== Partes do exercício ==
1. Indique se cada afirmação abaixo está de acordo com o texto sobre não se expressar, respondendo sim ou não e citando literalmente as palavras do texto que decidem. (a) Segundo o texto, calar-se nunca nos faz mal. (b) O texto diz que podemos guardar para nós o que pensamos sem perceber. (c) O texto anuncia que vai mostrar ferramentas para enfrentar esse tipo de situação.
2. Transcreva do texto sobre não se expressar tudo o que vem desde "É necessário se" até "tipo de situação.".

== Trecho fornecido ==
⟨
"Disso não se fala!", quando não se expressar nos faz mal
É comum passar por alguma situação na qual sentimos que é melhor se calar. Alguém pode até mesmo nos reprimir de maneira direta dizendo “Disso não se fala!”, ou também podemos, por intuição, perceber a disposição das pessoas para ouvir ou a reposta do ambiente. O problema é que há inúmeras situações nas quais não se expressar nos faz mal.
Uma vez que registramos e processamos a mensagem do outro, está em nossas mãos decidir como agir. Em muitas ocasiões ficaremos inibidos por essa mensagem de repressão, e acabaremos guardando para nós o que tínhamos pensado sem nem mesmo sermos conscientes disso.
É necessário se aprofundar nesse tema. Hoje, mostraremos o que acontece nessas horas, por que não se expressar pode nos fazer mal, e com quais ferramentas podemos enfrentar esse tipo de situação.
“Os segredos e as ordens para se calar podem nos levar a desenvolver interações pouco saudáveis com nós mesmos, com os demais e com a natureza”.
Por que disso não se fala?
⟩
== Registros armazenados ==
⟨
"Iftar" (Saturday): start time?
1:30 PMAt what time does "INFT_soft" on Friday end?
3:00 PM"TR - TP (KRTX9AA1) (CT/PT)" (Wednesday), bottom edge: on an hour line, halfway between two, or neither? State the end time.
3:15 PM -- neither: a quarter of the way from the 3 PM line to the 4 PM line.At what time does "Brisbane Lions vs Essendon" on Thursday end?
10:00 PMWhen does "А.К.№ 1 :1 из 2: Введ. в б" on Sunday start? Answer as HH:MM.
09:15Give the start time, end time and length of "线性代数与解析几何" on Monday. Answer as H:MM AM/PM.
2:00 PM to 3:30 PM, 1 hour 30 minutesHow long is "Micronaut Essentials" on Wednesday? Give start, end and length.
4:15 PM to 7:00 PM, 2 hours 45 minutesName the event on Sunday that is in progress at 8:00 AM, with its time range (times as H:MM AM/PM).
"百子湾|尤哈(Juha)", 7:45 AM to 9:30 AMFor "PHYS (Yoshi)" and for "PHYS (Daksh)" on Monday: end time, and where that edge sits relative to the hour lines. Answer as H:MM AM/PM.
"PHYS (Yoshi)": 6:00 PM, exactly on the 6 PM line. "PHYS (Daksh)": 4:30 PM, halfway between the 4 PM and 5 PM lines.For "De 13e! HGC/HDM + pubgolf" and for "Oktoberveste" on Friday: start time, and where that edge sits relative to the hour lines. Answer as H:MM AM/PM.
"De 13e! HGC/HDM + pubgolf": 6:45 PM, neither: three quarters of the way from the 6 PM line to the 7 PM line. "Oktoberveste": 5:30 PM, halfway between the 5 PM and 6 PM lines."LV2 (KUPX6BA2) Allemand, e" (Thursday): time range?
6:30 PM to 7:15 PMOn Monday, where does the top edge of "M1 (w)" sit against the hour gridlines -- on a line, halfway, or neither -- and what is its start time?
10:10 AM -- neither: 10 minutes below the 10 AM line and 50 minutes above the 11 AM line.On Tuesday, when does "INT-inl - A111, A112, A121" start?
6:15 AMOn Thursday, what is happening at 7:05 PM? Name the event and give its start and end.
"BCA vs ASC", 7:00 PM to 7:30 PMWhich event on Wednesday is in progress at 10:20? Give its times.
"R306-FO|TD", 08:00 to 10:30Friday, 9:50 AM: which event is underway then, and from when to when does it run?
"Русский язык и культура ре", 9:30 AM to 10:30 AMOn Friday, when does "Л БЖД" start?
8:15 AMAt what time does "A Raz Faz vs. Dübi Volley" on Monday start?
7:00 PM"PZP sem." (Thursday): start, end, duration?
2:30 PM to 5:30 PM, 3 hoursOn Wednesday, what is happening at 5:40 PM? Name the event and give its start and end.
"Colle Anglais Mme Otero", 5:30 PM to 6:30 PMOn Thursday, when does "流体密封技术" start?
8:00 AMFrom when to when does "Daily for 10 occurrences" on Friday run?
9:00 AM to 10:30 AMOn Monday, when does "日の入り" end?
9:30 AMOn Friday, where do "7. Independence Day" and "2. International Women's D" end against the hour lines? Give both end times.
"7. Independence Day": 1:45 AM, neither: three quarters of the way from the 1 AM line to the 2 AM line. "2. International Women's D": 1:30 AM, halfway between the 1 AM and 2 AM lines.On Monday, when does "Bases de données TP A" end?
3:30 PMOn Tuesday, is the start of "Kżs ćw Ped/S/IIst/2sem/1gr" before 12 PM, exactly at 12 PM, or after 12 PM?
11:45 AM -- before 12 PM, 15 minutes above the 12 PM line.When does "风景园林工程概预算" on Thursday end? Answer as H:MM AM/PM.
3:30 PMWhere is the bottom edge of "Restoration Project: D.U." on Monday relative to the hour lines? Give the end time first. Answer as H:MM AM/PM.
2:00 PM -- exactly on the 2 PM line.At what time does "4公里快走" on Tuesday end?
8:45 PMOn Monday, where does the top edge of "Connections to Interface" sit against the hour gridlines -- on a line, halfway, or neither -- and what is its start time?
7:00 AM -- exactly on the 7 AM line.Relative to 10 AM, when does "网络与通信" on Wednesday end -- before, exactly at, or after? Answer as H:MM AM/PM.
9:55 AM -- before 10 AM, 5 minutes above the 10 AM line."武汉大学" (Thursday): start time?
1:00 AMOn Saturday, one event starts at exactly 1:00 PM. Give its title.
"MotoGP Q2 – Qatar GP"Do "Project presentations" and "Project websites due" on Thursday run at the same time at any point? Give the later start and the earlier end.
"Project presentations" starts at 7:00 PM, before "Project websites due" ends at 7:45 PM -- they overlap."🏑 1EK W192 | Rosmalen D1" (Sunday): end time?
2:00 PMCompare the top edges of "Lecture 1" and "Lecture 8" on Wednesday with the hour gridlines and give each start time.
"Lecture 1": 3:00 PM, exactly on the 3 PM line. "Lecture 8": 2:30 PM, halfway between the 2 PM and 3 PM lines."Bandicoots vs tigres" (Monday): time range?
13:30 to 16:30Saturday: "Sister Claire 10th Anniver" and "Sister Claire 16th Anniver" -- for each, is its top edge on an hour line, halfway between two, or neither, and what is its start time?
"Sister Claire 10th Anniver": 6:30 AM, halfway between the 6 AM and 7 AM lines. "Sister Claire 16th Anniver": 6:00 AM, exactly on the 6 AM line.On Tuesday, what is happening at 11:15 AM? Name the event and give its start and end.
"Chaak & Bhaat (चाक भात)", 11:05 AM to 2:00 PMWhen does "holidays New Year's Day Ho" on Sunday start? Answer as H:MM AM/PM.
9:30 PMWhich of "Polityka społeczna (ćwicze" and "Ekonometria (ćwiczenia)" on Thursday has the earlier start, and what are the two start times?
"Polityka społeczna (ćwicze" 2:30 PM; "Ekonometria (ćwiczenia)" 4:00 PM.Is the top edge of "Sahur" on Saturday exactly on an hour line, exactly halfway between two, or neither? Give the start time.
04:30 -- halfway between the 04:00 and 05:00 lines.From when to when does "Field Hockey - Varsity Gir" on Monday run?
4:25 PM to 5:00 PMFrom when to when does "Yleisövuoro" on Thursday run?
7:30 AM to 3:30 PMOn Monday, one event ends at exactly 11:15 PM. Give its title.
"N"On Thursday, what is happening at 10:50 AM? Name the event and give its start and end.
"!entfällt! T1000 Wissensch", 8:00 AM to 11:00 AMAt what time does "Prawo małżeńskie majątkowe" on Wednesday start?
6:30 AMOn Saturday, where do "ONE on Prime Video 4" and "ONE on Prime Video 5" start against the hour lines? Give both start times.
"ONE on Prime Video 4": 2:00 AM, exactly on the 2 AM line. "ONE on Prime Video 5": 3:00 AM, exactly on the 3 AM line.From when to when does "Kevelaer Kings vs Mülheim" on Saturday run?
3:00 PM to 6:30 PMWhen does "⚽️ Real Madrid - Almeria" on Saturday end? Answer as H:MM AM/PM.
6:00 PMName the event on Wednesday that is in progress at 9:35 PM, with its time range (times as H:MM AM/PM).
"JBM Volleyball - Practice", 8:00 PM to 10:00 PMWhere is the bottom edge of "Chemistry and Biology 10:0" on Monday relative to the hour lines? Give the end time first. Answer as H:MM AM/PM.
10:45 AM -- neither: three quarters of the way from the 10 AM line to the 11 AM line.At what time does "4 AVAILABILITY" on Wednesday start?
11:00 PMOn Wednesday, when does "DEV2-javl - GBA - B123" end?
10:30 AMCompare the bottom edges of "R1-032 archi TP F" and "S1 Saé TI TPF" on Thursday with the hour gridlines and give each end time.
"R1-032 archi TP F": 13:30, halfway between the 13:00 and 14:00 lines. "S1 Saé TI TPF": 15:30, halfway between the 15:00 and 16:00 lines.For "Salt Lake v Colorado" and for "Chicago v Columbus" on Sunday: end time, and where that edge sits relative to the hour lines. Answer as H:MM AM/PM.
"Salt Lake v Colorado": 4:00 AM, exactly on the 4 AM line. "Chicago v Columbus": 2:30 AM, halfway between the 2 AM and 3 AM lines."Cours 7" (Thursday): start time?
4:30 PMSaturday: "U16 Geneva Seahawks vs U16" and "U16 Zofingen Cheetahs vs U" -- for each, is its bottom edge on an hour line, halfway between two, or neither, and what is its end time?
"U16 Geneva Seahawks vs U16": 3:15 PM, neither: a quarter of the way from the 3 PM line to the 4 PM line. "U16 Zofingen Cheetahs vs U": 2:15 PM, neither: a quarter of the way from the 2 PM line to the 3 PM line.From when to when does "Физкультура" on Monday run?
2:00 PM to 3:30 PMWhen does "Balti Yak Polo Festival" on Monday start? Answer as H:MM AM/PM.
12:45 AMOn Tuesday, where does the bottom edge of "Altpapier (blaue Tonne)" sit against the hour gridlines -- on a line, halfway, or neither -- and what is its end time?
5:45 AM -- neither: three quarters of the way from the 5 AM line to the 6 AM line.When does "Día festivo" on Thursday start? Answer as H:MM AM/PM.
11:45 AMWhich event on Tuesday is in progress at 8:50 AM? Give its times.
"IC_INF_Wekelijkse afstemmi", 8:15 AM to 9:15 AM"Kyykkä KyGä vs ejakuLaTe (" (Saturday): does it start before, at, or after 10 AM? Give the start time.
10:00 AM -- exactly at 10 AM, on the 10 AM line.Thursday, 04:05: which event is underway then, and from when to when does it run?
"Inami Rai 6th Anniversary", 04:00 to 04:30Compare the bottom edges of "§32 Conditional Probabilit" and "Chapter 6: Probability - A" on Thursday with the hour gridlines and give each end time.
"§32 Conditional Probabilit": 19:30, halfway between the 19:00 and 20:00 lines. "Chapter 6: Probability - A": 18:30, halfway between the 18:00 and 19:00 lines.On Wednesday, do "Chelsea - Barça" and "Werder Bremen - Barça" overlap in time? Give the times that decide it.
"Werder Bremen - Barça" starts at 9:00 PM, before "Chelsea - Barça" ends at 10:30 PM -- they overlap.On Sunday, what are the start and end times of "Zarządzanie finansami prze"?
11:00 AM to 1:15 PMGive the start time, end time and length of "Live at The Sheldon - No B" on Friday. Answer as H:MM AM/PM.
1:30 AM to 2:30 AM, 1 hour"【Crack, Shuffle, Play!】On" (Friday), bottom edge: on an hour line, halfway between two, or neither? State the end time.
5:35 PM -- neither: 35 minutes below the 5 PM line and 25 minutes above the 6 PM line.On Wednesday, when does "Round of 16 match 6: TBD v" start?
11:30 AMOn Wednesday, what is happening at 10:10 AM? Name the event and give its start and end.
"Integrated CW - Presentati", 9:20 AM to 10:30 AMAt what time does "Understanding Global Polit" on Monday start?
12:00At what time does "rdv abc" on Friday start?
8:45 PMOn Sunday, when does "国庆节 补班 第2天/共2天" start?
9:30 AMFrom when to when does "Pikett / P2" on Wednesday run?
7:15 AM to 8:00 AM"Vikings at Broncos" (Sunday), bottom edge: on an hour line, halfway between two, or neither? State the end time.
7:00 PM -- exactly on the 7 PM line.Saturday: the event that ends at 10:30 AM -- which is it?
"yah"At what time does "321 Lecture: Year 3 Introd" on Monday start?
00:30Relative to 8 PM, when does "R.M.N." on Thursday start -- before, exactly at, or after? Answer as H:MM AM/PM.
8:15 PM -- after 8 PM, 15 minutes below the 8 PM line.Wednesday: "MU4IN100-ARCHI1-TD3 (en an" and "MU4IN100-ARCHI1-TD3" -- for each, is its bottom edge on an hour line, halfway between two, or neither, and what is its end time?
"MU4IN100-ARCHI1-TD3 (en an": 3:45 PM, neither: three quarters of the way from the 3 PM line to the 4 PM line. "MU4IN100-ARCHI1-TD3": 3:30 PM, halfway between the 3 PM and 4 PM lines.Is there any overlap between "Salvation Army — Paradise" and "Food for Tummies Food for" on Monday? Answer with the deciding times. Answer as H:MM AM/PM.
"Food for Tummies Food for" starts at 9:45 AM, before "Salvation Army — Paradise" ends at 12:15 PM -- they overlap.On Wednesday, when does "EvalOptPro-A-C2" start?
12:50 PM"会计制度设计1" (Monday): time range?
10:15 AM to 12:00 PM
⟩
== Respostas aos problemas ==
1. (a) Não: "há inúmeras situações nas quais não se expressar nos faz mal". (b) Sim: "acabaremos guardando para nós o que tínhamos pensado sem nem mesmo sermos conscientes disso". (c) Sim: "com quais ferramentas podemos enfrentar esse tipo de situação".

2.
É necessário se aprofundar nesse tema. Hoje, mostraremos o que acontece nessas horas, por que não se expressar pode nos fazer mal, e com quais ferramentas podemos enfrentar esse tipo de situação.